Attendu que, pour écarter le caractère impératif de l'évaluation par l'expert des parts de la SCP, l'arrêt retient qu'en se fondant sur une disposition abrogée qui a déterminé son choix et en refusant de prendre en compte un usage non discuté conforme tant au règlement intérieur qu'aux statuts modifiés et créateurs de droit, l'expert a commis une erreur grossière quant au mode même de détermination de la valeur des parts sociales ;

Qu'en statuant ainsi, alors que, sous l'empire des dispositions applicables à la date de sa désignation, l'expert disposait d'une entière liberté d'appréciation pour fixer la valeur des parts sociales selon les critères qu'il jugeait opportuns, la cour d'appel, qui s'est déterminée par des motifs impropres à caractériser une erreur grossière dans cette évaluation, a violé le texte susvisé ;

PAR CES MOTIFS et sans qu'il y ait lieu de statuer sur les autres griefs :

CASSE ET ANNULE, mais seulement en ce qu'il dit que M. V... a commis une erreur grossière, en ce qu'il écarte le caractère impératif de son évaluation des parts de la SCP L... et A..., devenue Evolis avocats, et en ce qu'il renvoie les parties à désigner ensemble un expert pour évaluer lesdites parts ou la plus diligente à saisir le président du tribunal de grande instance de Rennes pour y procéder, l'arrêt rendu le 12 décembre 2017, entre les parties, par la cour d'appel de Rennes ; remet, en conséquence, sur ces points, la cause et les parties dans l'état où elles se trouvaient avant ledit arrêt et, pour être fait droit, les renvoie devant la cour d'appel de Rennes, autrement composée.

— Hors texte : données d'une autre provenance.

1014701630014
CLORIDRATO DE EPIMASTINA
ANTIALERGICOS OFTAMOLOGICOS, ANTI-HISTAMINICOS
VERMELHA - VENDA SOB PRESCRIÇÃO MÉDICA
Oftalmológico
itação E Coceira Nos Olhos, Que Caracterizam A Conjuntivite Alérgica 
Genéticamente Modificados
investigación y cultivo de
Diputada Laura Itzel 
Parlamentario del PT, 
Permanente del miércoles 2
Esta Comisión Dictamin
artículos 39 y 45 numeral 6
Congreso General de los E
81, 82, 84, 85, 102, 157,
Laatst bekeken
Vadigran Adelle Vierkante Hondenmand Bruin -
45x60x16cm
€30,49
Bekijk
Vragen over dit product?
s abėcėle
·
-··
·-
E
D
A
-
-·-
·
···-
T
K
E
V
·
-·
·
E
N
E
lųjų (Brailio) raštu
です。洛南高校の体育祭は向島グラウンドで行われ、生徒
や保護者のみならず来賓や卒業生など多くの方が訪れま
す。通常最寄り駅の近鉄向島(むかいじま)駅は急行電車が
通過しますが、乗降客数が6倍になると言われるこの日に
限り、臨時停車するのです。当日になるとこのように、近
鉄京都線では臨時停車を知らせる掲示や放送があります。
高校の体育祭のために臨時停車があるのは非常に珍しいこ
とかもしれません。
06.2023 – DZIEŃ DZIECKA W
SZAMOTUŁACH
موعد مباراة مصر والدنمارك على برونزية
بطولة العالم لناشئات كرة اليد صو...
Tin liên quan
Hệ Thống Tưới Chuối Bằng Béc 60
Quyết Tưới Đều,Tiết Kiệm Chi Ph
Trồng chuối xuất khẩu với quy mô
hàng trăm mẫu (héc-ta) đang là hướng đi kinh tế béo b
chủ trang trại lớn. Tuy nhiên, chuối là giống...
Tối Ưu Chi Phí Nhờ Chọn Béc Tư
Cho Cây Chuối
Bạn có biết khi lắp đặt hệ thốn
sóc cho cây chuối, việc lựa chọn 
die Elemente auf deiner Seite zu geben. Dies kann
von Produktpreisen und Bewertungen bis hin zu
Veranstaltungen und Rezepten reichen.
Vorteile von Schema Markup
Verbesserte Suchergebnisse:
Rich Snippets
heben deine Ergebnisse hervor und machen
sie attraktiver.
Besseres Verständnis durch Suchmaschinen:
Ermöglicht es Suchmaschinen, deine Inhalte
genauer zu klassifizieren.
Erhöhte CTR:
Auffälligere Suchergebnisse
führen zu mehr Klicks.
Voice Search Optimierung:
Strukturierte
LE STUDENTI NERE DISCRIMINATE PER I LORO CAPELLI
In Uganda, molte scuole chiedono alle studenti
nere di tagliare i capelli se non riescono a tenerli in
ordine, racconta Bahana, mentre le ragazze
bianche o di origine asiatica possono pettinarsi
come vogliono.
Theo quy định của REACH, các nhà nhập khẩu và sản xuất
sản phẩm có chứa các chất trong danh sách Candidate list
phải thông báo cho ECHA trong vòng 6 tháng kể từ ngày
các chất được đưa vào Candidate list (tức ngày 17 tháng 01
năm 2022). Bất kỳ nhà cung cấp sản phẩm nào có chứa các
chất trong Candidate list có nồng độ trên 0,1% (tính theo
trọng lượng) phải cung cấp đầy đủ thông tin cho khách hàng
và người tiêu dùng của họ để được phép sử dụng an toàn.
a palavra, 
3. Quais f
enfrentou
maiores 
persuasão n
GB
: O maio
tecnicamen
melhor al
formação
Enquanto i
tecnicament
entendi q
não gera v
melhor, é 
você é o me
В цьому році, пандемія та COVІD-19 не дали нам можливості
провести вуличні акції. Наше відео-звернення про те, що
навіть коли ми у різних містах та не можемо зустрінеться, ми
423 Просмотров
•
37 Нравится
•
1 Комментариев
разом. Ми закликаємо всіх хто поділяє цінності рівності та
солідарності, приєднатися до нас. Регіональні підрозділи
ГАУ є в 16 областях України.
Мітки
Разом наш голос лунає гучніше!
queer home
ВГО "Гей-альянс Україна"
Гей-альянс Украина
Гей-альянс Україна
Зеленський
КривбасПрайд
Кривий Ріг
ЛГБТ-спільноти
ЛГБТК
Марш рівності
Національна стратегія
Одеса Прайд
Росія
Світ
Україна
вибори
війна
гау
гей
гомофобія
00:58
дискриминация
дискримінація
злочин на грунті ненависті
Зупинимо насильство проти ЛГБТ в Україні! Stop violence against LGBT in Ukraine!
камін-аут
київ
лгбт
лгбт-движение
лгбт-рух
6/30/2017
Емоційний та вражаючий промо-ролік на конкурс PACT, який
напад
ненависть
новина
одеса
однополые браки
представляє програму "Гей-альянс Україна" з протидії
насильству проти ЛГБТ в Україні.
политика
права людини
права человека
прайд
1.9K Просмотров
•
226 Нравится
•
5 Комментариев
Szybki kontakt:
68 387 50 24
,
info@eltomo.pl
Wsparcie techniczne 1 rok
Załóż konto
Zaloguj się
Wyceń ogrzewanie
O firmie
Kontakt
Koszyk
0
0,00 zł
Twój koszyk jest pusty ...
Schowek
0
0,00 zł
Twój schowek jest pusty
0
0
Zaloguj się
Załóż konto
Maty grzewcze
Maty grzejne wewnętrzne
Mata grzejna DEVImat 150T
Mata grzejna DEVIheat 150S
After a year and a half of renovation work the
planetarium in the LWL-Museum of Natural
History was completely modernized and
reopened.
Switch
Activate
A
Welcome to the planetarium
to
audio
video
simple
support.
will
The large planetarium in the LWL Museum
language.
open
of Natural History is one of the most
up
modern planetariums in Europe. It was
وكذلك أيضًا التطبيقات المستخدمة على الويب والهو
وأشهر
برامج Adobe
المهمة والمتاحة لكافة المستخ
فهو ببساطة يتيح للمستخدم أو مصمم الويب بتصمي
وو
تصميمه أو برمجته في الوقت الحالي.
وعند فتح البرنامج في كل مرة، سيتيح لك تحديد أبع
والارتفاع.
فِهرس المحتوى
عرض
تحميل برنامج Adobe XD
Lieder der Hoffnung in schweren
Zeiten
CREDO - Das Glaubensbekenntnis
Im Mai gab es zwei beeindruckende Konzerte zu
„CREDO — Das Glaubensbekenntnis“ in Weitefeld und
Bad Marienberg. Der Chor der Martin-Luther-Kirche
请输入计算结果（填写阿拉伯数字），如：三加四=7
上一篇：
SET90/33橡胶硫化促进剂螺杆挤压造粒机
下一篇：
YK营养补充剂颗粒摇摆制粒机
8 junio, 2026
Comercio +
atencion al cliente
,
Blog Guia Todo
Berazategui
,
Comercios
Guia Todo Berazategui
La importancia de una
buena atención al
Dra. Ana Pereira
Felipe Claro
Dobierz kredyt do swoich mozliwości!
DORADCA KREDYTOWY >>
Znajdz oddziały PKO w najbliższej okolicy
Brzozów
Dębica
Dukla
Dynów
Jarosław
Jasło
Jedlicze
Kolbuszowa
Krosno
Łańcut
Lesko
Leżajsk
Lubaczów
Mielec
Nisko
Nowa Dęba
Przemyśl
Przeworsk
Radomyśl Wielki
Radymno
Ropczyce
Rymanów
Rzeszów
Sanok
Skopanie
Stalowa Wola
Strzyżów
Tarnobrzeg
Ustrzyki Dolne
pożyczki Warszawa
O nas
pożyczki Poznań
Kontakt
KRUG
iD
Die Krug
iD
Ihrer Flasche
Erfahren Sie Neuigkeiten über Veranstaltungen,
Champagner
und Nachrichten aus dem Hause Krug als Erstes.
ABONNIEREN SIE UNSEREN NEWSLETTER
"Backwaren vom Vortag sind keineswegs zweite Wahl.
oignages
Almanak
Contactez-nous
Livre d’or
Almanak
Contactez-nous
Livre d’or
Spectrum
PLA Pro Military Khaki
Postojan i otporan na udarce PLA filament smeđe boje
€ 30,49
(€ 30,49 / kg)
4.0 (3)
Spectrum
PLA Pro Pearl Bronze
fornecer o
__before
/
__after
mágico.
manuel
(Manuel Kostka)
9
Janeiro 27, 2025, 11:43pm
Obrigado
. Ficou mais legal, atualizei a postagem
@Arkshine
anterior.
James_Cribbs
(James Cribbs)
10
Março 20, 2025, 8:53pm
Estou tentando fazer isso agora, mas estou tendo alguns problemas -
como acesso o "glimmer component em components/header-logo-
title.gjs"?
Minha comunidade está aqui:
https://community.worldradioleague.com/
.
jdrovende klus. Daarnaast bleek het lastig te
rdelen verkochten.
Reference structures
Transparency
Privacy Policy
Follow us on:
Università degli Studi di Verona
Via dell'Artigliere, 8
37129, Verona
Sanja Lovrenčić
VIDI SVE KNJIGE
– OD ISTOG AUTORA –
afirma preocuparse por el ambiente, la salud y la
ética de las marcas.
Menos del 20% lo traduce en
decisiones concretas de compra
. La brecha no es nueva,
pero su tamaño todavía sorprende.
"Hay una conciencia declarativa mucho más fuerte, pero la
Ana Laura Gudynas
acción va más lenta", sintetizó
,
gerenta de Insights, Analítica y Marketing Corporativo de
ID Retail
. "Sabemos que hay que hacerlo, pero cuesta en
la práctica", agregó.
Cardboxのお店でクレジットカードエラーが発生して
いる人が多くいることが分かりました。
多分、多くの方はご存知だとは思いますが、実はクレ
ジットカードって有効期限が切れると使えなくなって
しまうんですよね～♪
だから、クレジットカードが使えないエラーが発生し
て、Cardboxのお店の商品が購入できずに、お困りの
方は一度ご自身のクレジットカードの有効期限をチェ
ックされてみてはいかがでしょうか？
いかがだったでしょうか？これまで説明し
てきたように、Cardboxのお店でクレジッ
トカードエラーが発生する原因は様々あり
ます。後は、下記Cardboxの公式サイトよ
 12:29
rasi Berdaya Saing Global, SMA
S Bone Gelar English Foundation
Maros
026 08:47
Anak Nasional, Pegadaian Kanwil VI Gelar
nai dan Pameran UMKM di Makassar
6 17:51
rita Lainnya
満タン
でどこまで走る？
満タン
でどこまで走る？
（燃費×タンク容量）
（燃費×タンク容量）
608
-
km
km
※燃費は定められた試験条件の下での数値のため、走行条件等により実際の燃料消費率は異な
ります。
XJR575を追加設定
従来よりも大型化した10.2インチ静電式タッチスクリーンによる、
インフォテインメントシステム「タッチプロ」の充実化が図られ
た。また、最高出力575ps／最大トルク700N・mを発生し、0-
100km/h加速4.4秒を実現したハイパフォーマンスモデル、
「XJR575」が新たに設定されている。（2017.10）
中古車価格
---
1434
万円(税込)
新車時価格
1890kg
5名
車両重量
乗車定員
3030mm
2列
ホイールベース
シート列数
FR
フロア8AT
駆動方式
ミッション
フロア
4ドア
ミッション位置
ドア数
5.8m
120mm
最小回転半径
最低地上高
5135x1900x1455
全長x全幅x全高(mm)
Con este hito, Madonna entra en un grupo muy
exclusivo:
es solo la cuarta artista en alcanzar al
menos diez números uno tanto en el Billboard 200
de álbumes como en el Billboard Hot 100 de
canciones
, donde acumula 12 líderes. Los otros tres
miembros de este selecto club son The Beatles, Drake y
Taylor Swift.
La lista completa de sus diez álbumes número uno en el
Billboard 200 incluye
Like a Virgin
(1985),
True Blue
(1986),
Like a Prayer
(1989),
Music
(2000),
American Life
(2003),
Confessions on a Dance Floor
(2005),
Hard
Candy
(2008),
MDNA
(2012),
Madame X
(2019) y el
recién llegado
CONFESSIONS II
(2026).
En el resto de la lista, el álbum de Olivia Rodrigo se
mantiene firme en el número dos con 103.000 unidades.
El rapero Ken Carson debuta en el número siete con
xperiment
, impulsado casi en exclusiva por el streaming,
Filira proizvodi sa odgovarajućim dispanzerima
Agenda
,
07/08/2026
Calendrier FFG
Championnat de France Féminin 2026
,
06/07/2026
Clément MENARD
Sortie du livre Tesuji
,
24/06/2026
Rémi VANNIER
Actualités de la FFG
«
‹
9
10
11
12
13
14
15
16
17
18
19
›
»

- Président : Mme Batut - Rapporteur : Mme Le Gall - Avocat général : MM. Sudre et Lavigne - Avocat(s) : SCP Delvolvé et Trichet ; SCP Célice, Soltner, Texidor et Périer -

Textes visés :

Article 21 de la loi n° 71-1130 du 31 décembre 1971, dans sa rédaction antérieure à celle issue de la loi n° 2011-331 du 28 mars 2011, et dans sa rédaction issue de cette dernière loi ; article 1843-4 du code civil ; article 1843-4 du code civil, dans sa rédaction antérieure à celle issue de l'ordonnance n° 2014-863 du 31 juillet 2014.

Rapprochement(s) :

Sur l'impossibilité pour la cour d'appel de procéder à l'évaluation des parts sociales d'une société d'avocat, à rapprocher : 1re Civ., 25 janvier 2005, pourvoi n° 01-10.395, Bull. 2005, I, n° 49 (cassation partielle), et l'arrêt cité. Sur la combinaison des articles 1843-4 du code civil et 21 de la loi n° 71-1130 du 31 décembre 1971, à rapprocher : 1re Civ., 16 avril 2015, pourvoi n° 13-24.931, Bull. 2015, I, n° 94 (1) (cassation partielle) ; 1re Civ., 16 avril 2015, pourvoi n° 14-10.257, Bull. 2015, I, n° 97 (rejet). Sur l'entière liberté d'appréciation dont dispose l'expert pour fixer la valeur des parts sociales, à rapprocher : Com., 19 avril 2005, pourvoi n° 03-11.790, Bull. 2005, IV, n° 95 (rejet) ; Com., 5 mai 2009, pourvoi n° 08-17.465, Bull. 2009, IV, n° 61 (cassation).